By the Muslim Personal Act, women are entitled to only half of what their male counterparts (sibling / partner) gets.

Written by : Cris
Edited by : Dhanya Rajendran

The Supreme Court has admitted a plea made by a non-practising Muslim seeking a declaration that those who did not want to be governed by the Muslim Personal Law should be allowed to be governed by the secular law of the country. PM Safiya, general secretary of ex-Muslims of Kerala, a group formed for those who left Islam in the state, submitted the plea as a non-practising Muslim who wanted to be governed by the Indian Succession Act, 1925 instead of the Shariat Act 1937, especially in matters concerning inheritance. 

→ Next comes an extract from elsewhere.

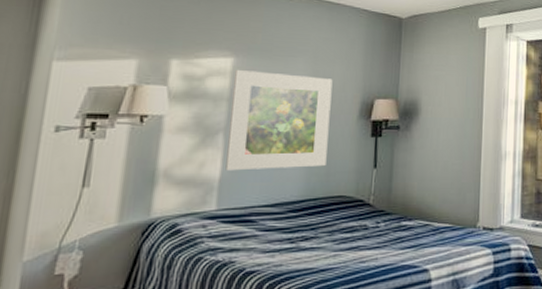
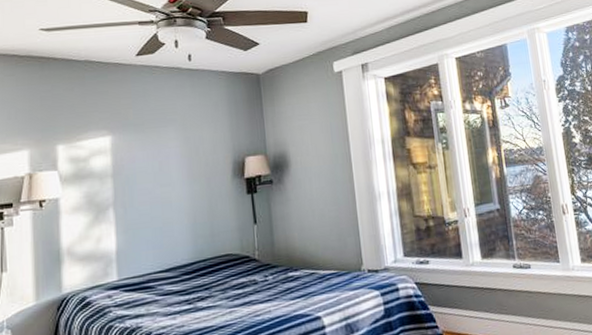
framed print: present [225,69,333,171] -> none [115,143,209,243]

By the Muslim Personal Act, women are entitled to only half of what their male counterparts (sibling / partner) gets. An earlier petition filed by the Khur’aan Sunnath Society, in which too Safiya is a party, asking equal property rights for women, is also pending before the court. In her new petition, Safiya says that while the earlier plea was for all Muslim women, the present one is for ‘those who were born Muslim but wanted to leave the religion.’ 

The Supreme Court bench, comprising Chief Justice DY Chandrachud, decided to issue notice to the Governments of India and Kerala, terming it an important issue, reports the LiveLaw. They requested the Attorney General to nominate a law officer who can assist the court. 

Both Safiya and her father are non-practising Muslims who have not officially left the religion. Any person who is born as a Muslim is by default governed by the Muslim Personal Law (Shariat) Application Act, 1937. And those who leave Islam will not be entitled to any inheritance from the parent’s property. Safiya says in her plea that she is apprehensive about the law being applied to the inheritance of her property to her only daughter. If she remains in the religion, the daughter will only get 50% of her wealth upon her demise, and the rest will go to the father’s brothers. Safiya herself will get only one third of her father’s wealth, and two thirds of it will go to her brother.

She points out that even if she manages to get a no-religion, no-caste certificate from an authority, she will not be governed by the Indian Succession Act, and as such her fundamental rights under Article 25 (freedom to practice religion) of the Constitution is “made meaningless”. The plea quotes from the law laid down by the court: “the fundamental postulate of secularism which treats all religions on an even platform and allows to each individual the fullest liberty to believe or not to believe.” 

Justice Chandrachud had at first expressed reservations, pointing out that section 58 of the Indian Succession Act says that the law is not applicable to Muslims. But then section 3 of the Shariat Act says that unless a person makes a declaration they will not be governed by the personal law. But this will mean that, there will be no act to govern her by. Safiya in her plea, stresses that it will be a “failure of justice” if she is to be governed by the Sharia law even after officially leaving the religion. As such, her advocate, Prashant Padmanabhan, urged the court to give a declaration under Article 32 of the Constitution (right to constitutional remedies), allowing her to be governed by the secular law of the country. 

The court finally agreed to consider the matter, which will be next heard in the second week of July.